This article has been updated from a previous version to correct the list price of the QX100 system.
A Trovagene official this week disclosed that the company is using Bio-Rad's QX100 Droplet Digital PCR system for a non-invasive, urine-based molecular test it is developing to detect and monitor the progression of pancreatic cancer.
Antonius Schuh, Trovagene's CEO, also said that the company has validated the test in house and will soon begin clinical trials for it. The test is designed to detect the most prevalent cancer-related KRAS mutations in cell-free nucleic acids from patient urine samples.
If the clinical trials are successful, Trovagene will offer the assay on the research-use-only QX100 as a laboratory-developed test out of its San Diego-based CLIA-certified laboratory, recently acquired from MultiGen Diagnostics.
Schuh discussed Trovagene's development work on the QX100 platform this week as the company kicked off a public offering intended to bring in gross proceeds of $9.2 million. Trovagene currently trades as an over-the-counter stock and the new offering, combined with a one-for-six reverse stock split, will allow it to transfer its shares to the Nasdaq. The offering is expected to close on June 4.
"From the early experience that we have with the [QX100], we are very happy with it," Schuh told PCR Insider. "It seems robust and highly reproducible. It works beautifully."
Earlier this month, Trovagene disclosed that it had successfully completed the analytical development of digital PCR assays to detect KRAS mutations in cell-free nucleic acids from patient urine samples with the end goal of commercializing a test that could help doctors non-invasively diagnose and monitor pancreatic cancer progression (PCR Insider, 5/3/2012).
Schuh noted at the time that, in general, the company had chosen digital PCR as its development platform due to its ability to detect low-level mutations in large amounts of wild-type background, and said that Trovagene had decided to use a specific commercial digital PCR platform, although he declined to say which one.
This week, Schuh identified the platform as the QX100 and outlined Trovagene's rationale for choosing that system.
"First of all, the system is very cost-competitive … and the operating cost, the cost of reagents and materials, is also lower," he said. "That is, of course, a big plus."
The QX100, which sells for approximately $89,000, comprises a droplet generator that divides each biological sample to be tested into 20,000 1-nL droplets in conventional PCR well plates. The samples are then amplified in the plates on a standard thermal cycler, and the plates are subsequently placed in a separate droplet reader, which features a two-color fluorescence detector that reads each droplet as either positive or negative for target nucleic acid molecules.

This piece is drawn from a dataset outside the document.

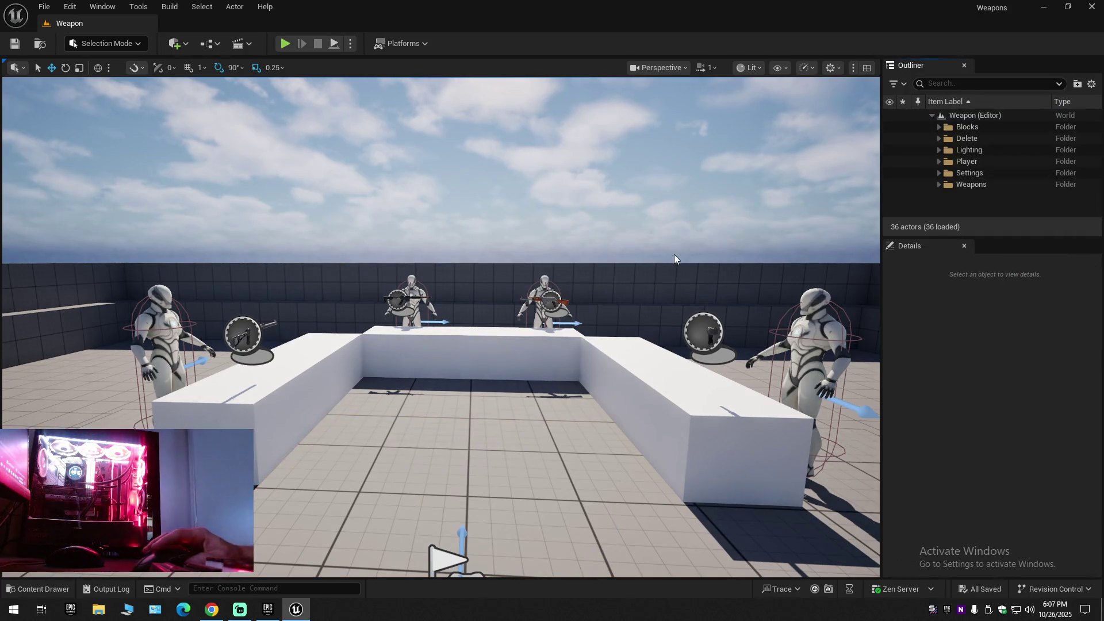
drag(674, 254, 604, 259)
scroll(441, 327, down, 1)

Bio-Rad acquired the QX100 along with its original developer, QuantaLife, in October in a deal worth approximately $162 million (PCR Insider, 10/6/2011).
"We liked very much that the system seamlessly integrates [with our] established PCR setup," Schuh said. "Essentially, you do what you did before – you extract your DNA, purify your DNA, and make your PCR setups in a conventional microtiter plate – and then all you do … is convert that sample into [droplets] … before you insert that microplate in your conventional thermal cycler."

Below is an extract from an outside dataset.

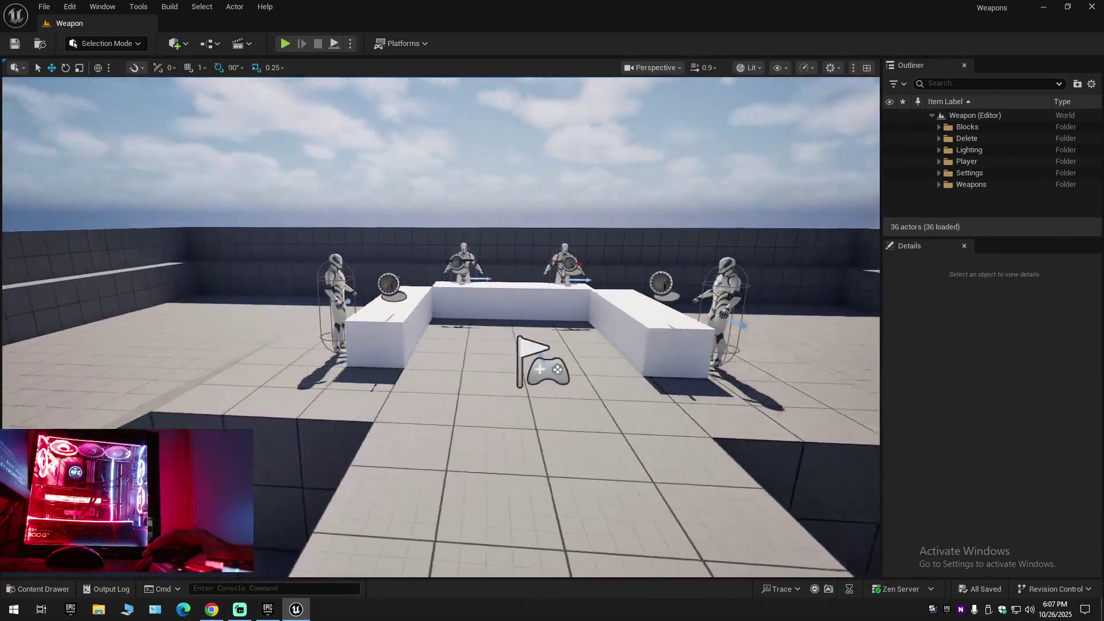
key(s)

These steps take place in a laboratory's dedicated preparation area, "so you can maintain the physical separations required to minimize contamination risk," Schuh said. "You can maintain all that, and once you have cycled your [droplet] microtiter plate, instead of using a plate reader … you then insert that plate into the second component for the readout. The change of workflow is minimal, and you maintain the standard arrangement in your lab, and at a price that is very competitive."
Neither Bio-Rad not predecessor QuantaLife has spoken much publicly about the clinical potential of the QX100. The company was unable to provide comment prior to publication of this article. However, in 2010 QuantaLife was awarded a five-year grant from the National Institutes of Health to explore the use of its platform to detect methicillin-resistant Staphylococcus aureus for prevention and surveillance purposes (PCR Insider, 8/26/2010).

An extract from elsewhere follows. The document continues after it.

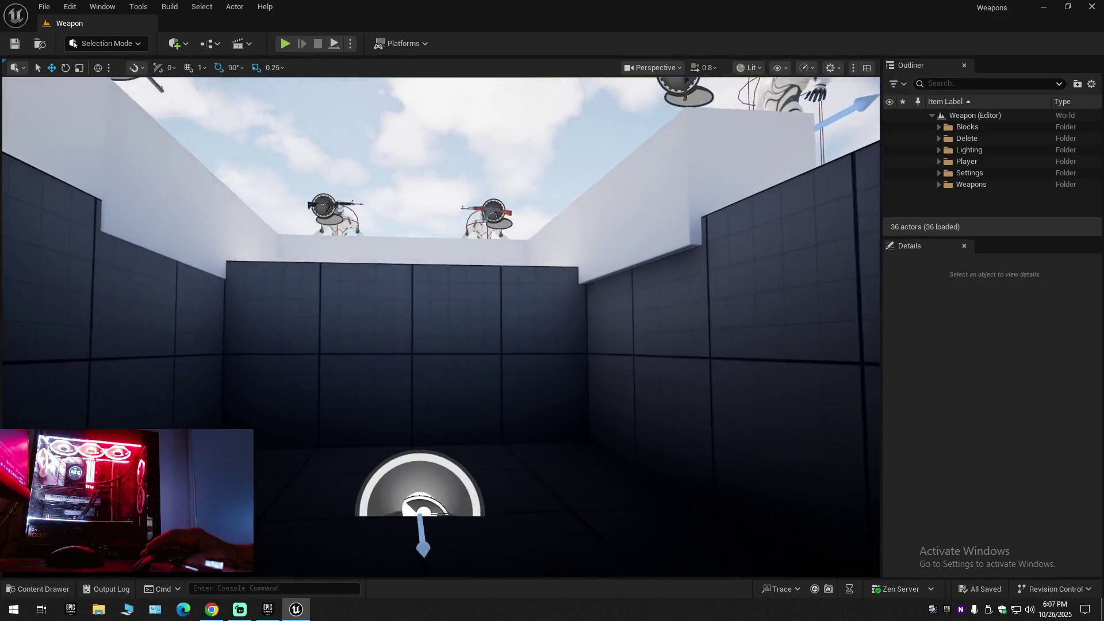
key(s)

The platform is currently for research use only, but Schuh noted that Trovagene would be able to offer its assay as a LDT so long as it validates the system within an analytical setup for use within a CLIA lab.
"This would be a conventional LDT system, and we follow the same procedure [as] everyone who uses, let's say, a Sanger sequencer in a lab — that's a RUO instrument, and it has to be validated for your purpose," Schuh said. "Under the CLIA regulations, we can use … reagent and instrument components that are considered research use only for specific applications, provided that we validate them for that application."
Trovagene in February closed the acquisition of the CLIA laboratory of MultiGen Diagnostics, the molecular diagnostics subsidiary of Bio-ID Diagnostics. The lab is certified by the State of California in compliance with CLIA and is accredited by the College of American Pathologists.
Trovagene has previously published research by the company and its scientific collaborators that demonstrated that KRAS mutations — which have been implicated in more than 90 percent of pancreatic cancers and in 23 percent of solid tumors — can be more reliably detected in urine as compared to plasma or biopsy material.